Dataset entries

---

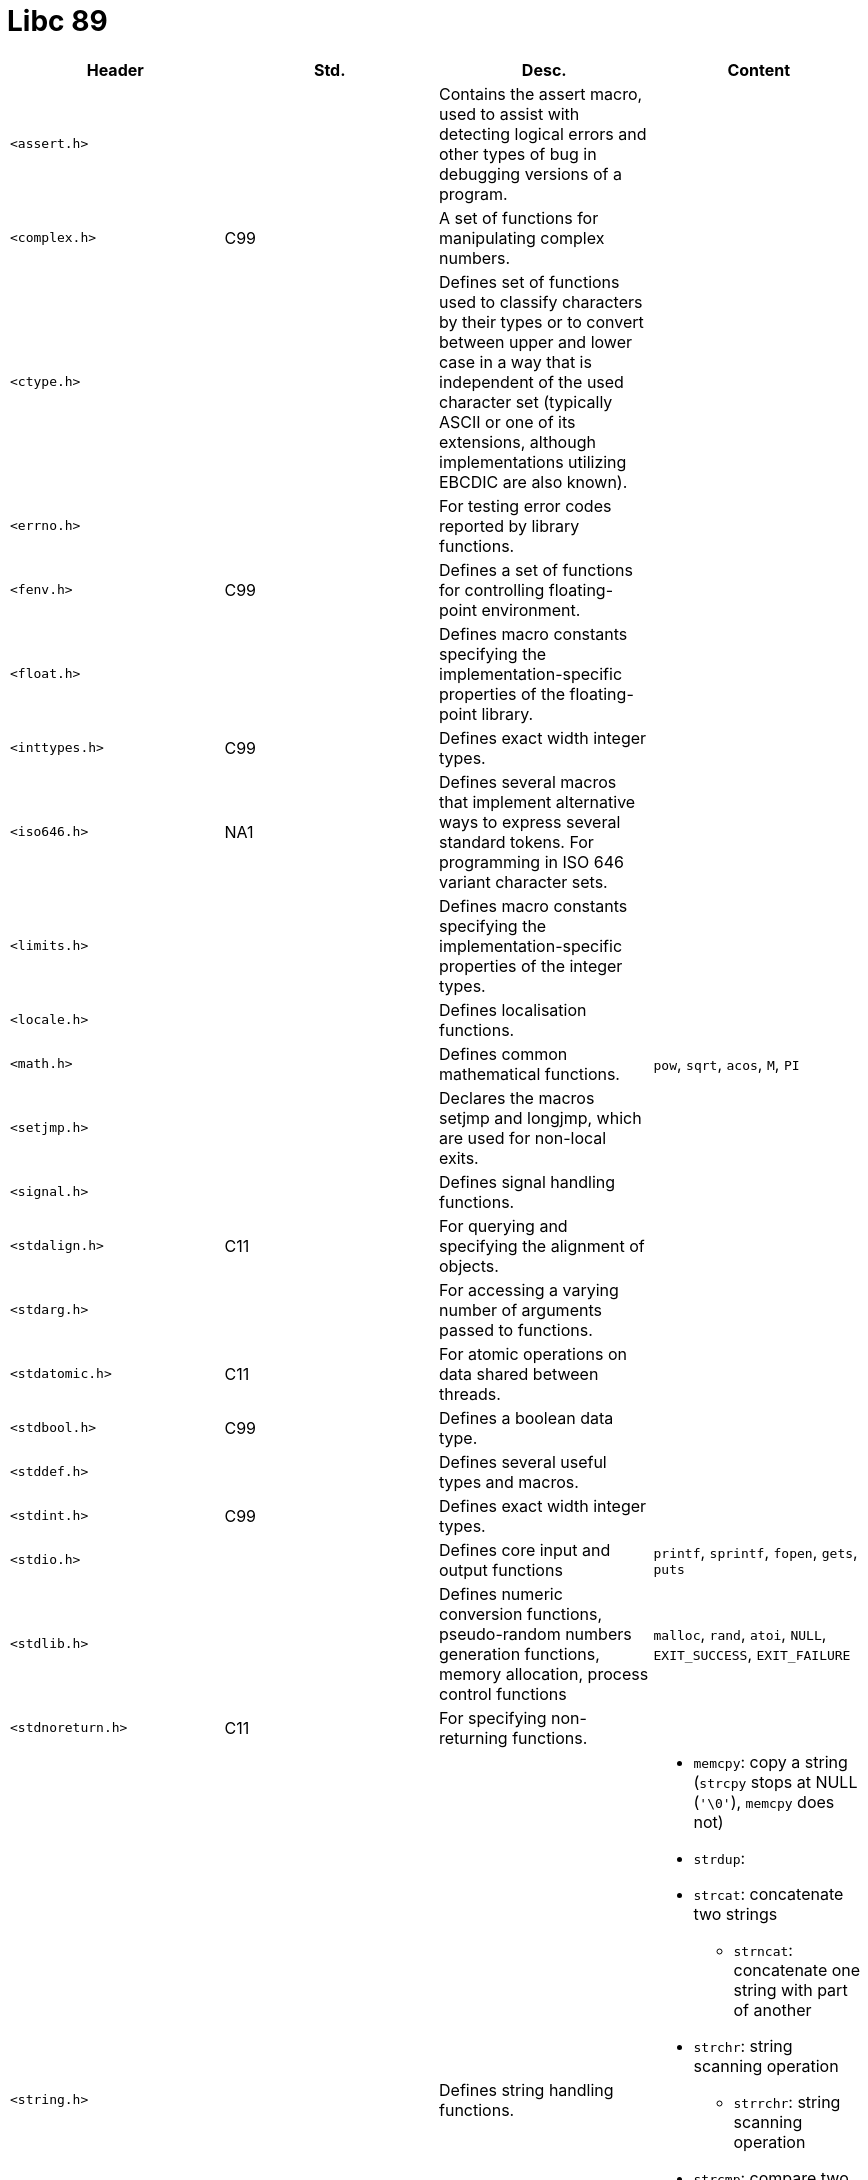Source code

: = Libc 89

// [cols="4*<"]
|===
|Header |Std. |Desc. |Content

|`<assert.h>`
|
|Contains the assert macro, used to assist with detecting logical errors and other types of bug in debugging versions of a program.
|

|`<complex.h>`
|C99
|A set of functions for manipulating complex numbers.
|

|`<ctype.h>`
|
|Defines set of functions used to classify characters by their types or to convert between upper and lower case in a way that is independent of the used character set (typically ASCII or one of its extensions, although implementations utilizing EBCDIC are also known).
|

|`<errno.h>`
|
|For testing error codes reported by library functions.
|

|`<fenv.h>`
|C99
|Defines a set of functions for controlling floating-point environment.
|

|`<float.h>`
|
|Defines macro constants specifying the implementation-specific properties of the floating-point library.
|

|`<inttypes.h>`
|C99
|Defines exact width integer types.
|

|`<iso646.h>`
|NA1
|Defines several macros that implement alternative ways to express several standard tokens. For programming in ISO 646 variant character sets.
|

|`<limits.h>`
|
|Defines macro constants specifying the implementation-specific properties of the integer types.
|

|`<locale.h>`
|
|Defines localisation functions.
|

|`<math.h>`
|
|Defines common mathematical functions.
|`pow`, `sqrt`, `acos`, `M`, `PI`

|`<setjmp.h>`
|
|Declares the macros setjmp and longjmp, which are used for non-local exits.
|

|`<signal.h>`
|
|Defines signal handling functions.
|

|`<stdalign.h>`
|C11
|For querying and specifying the alignment of objects.
|

|`<stdarg.h>`
|
|For accessing a varying number of arguments passed to functions.
|

|`<stdatomic.h>`
|C11
|For atomic operations on data shared between threads.
|

|`<stdbool.h>`
|C99
|Defines a boolean data type.
|

|`<stddef.h>`
|
|Defines several useful types and macros.
|

|`<stdint.h>`
|C99
|Defines exact width integer types.
|

|`<stdio.h>`
|
|Defines core input and output functions
|`printf`, `sprintf`, `fopen`, `gets`, `puts`

|`<stdlib.h>`
|
|Defines numeric conversion functions, pseudo-random numbers generation functions, memory allocation, process control functions
|`malloc`, `rand`, `atoi`, `NULL`, `EXIT_SUCCESS`, `EXIT_FAILURE`

|`<stdnoreturn.h>`
|C11
|For specifying non-returning functions.
|

|`<string.h>`
|
|Defines string handling functions.
a|
* `memcpy`: copy a string (`strcpy` stops at NULL (`'\0'`), `memcpy` does not)
* `strdup`: 
* `strcat`: concatenate two strings
** `strncat`: concatenate one string with part of another
* `strchr`: string scanning operation
** `strrchr`: string scanning operation
* `strcmp`: compare two strings
** `strncmp`: compare parts of two strings
* `strcpy`: copy a string
** `strncpy`: copy part of a string
* `strlen`: get string length

|`<tgmath.h>`
|C99
|Defines type-generic mathematical functions.
|

|`<threads.h>`
|C11
|Defines functions for managing multiple Threads as well as mutexes and condition variables.
|

|`<time.h>`
|
|Defines date and time handling functions
|`time`

|`<uchar.h>`
|C11
|Types and functions for manipulating Unicode characters.
|

|`<wchar.h>`
|NA1
|Defines wide string handling functions.
|

|`<wctype.h>`
|NA1
|Defines set of functions used to classify wide characters by their types or to convert between upper and lower case
|
|===
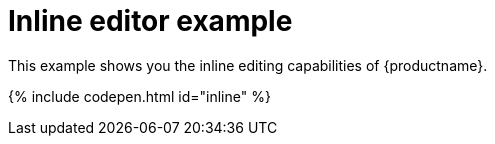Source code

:= Inline editor example
:description: This example shows you the inline editing capabilities of TinyMCE.
:description_short: See how inline editor works.
:keywords: example demo custom inline
:title_nav: Inline editor

This example shows you the inline editing capabilities of {productname}.

{% include codepen.html id="inline" %}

---

> Task instructions: The data above must be copied exactly. Leave out the pictures.

> Answer section:
Source code

: = Libc 89

// [cols="4*<"]
|===
|Header |Std. |Desc. |Content

|`<assert.h>`
|
|Contains the assert macro, used to assist with detecting logical errors and other types of bug in debugging versions of a program.
|

|`<complex.h>`
|C99
|A set of functions for manipulating complex numbers.
|

|`<ctype.h>`
|
|Defines set of functions used to classify characters by their types or to convert between upper and lower case in a way that is independent of the used character set (typically ASCII or one of its extensions, although implementations utilizing EBCDIC are also known).
|

|`<errno.h>`
|
|For testing error codes reported by library functions.
|

|`<fenv.h>`
|C99
|Defines a set of functions for controlling floating-point environment.
|

|`<float.h>`
|
|Defines macro constants specifying the implementation-specific properties of the floating-point library.
|

|`<inttypes.h>`
|C99
|Defines exact width integer types.
|

|`<iso646.h>`
|NA1
|Defines several macros that implement alternative ways to express several standard tokens. For programming in ISO 646 variant character sets.
|

|`<limits.h>`
|
|Defines macro constants specifying the implementation-specific properties of the integer types.
|

|`<locale.h>`
|
|Defines localisation functions.
|

|`<math.h>`
|
|Defines common mathematical functions.
|`pow`, `sqrt`, `acos`, `M`, `PI`

|`<setjmp.h>`
|
|Declares the macros setjmp and longjmp, which are used for non-local exits.
|

|`<signal.h>`
|
|Defines signal handling functions.
|

|`<stdalign.h>`
|C11
|For querying and specifying the alignment of objects.
|

|`<stdarg.h>`
|
|For accessing a varying number of arguments passed to functions.
|

|`<stdatomic.h>`
|C11
|For atomic operations on data shared between threads.
|

|`<stdbool.h>`
|C99
|Defines a boolean data type.
|

|`<stddef.h>`
|
|Defines several useful types and macros.
|

|`<stdint.h>`
|C99
|Defines exact width integer types.
|

|`<stdio.h>`
|
|Defines core input and output functions
|`printf`, `sprintf`, `fopen`, `gets`, `puts`

|`<stdlib.h>`
|
|Defines numeric conversion functions, pseudo-random numbers generation functions, memory allocation, process control functions
|`malloc`, `rand`, `atoi`, `NULL`, `EXIT_SUCCESS`, `EXIT_FAILURE`

|`<stdnoreturn.h>`
|C11
|For specifying non-returning functions.
|

|`<string.h>`
|
|Defines string handling functions.
a|
* `memcpy`: copy a string (`strcpy` stops at NULL (`'\0'`), `memcpy` does not)
* `strdup`: 
* `strcat`: concatenate two strings
** `strncat`: concatenate one string with part of another
* `strchr`: string scanning operation
** `strrchr`: string scanning operation
* `strcmp`: compare two strings
** `strncmp`: compare parts of two strings
* `strcpy`: copy a string
** `strncpy`: copy part of a string
* `strlen`: get string length

|`<tgmath.h>`
|C99
|Defines type-generic mathematical functions.
|

|`<threads.h>`
|C11
|Defines functions for managing multiple Threads as well as mutexes and condition variables.
|

|`<time.h>`
|
|Defines date and time handling functions
|`time`

|`<uchar.h>`
|C11
|Types and functions for manipulating Unicode characters.
|

|`<wchar.h>`
|NA1
|Defines wide string handling functions.
|

|`<wctype.h>`
|NA1
|Defines set of functions used to classify wide characters by their types or to convert between upper and lower case
|
|===
Source code

:= Inline editor example
:description: This example shows you the inline editing capabilities of TinyMCE.
:description_short: See how inline editor works.
:keywords: example demo custom inline
:title_nav: Inline editor

This example shows you the inline editing capabilities of {productname}.

{% include codepen.html id="inline" %}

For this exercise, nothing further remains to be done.